*** Selected text ***

December, good friends, Christmas, and New Year’s Eve
Many who don’t know SoCal or Los Angeles badmouth LA all the time. They do this without knowing the City of the Angels or Southern California. They do this without knowing what they are talking about. LA has smog, but it is much improved; read less than before (Denver has smog, Phoenix has smog—major cities have smog, and it depends where you are in that city in location to the sea how much is present). Definitely LA has traffic. It has worsened over the years, and it will get worse. Too many people want to live in LA (even though there is an exodus the population continues to grow).
Seventy or eighty degree weather with sunshine and no smog in December.
That about says it all (if you forget the traffic).
Many people talk up the thrill of a white Christmas. Not LK. Back in 1997 a company in Boulder, Co., flew me in for three days to interview. They paid all expenses, including a rental car, and extended my time to over the weekend so I could look at property. To save them money I stayed at a friend’s house in Longmont. He was the leading engineer at the company. One night after dinner he took me outside to experience the temperature (my cold weather gear is a sport coat and scarf). He wore a t-shirt; I was shivering. “See,” he said, “not bad.” He had a thermometer outside; it was 18 degrees. After flying home the vice president said he was working on getting me a raise over my LA salary and would pay for the move. Before the deal was finalized he left the company for a position in California. The money offer was reduced and the company would not pay for the relocation. “Thank you, but no thank you,” I said politely. Although the Rockies had snow (the roads had been plowed), there was little on the ground in Longmont. In the coming years I would be snowed in during three separate trips to Colorado.

*** End of Selected text ***
*** Entries shown ***

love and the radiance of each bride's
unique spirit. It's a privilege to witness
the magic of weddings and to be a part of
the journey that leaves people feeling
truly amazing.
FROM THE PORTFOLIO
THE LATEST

*** End of Entries shown ***
*** Entries shown ***

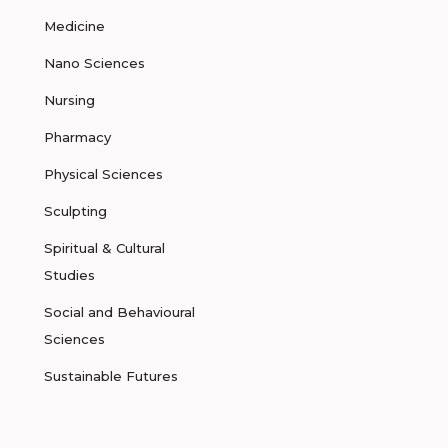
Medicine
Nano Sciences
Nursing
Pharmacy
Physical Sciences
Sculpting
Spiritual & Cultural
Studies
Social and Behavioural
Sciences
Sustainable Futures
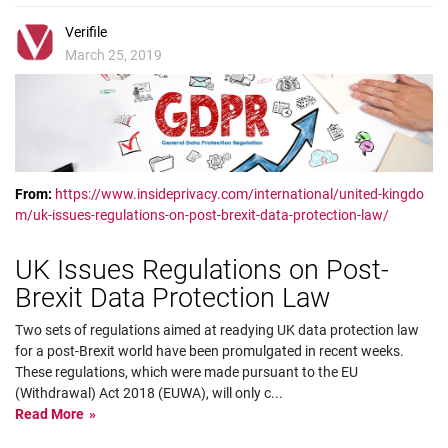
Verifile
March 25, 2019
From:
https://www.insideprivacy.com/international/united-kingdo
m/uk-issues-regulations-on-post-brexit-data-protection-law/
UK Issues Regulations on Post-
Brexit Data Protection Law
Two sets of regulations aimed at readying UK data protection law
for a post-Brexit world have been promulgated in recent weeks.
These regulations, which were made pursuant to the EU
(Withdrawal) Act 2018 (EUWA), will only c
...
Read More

*** End of Entries shown ***

Tasks for this exercise =
A) Answer these questions about the text on Los Angeles and Colorado.
(i) What weather does it describe for December?
(ii) Where did the writer stay during the 1997 interview trip?
(iii) What temperature did the friend's thermometer show?
B) Rewrite the part of the text on Los Angeles and Colorado starting with "December, good friends, Christmas, and" and going on through "forget the traffic).", putting "congestion" in place of "traffic".

Answers provided =
A)
(i) Seventy or eighty degree weather with sunshine and no smog.
(ii) At a friend's house in Longmont.
(iii) 18 degrees.

B)
December, good friends, Christmas, and New Year’s Eve
Many who don’t know SoCal or Los Angeles badmouth LA all the time. They do this without knowing the City of the Angels or Southern California. They do this without knowing what they are talking about. LA has smog, but it is much improved; read less than before (Denver has smog, Phoenix has smog—major cities have smog, and it depends where you are in that city in location to the sea how much is present). Definitely LA has congestion. It has worsened over the years, and it will get worse. Too many people want to live in LA (even though there is an exodus the population continues to grow).
Seventy or eighty degree weather with sunshine and no smog in December.
That about says it all (if you forget the congestion).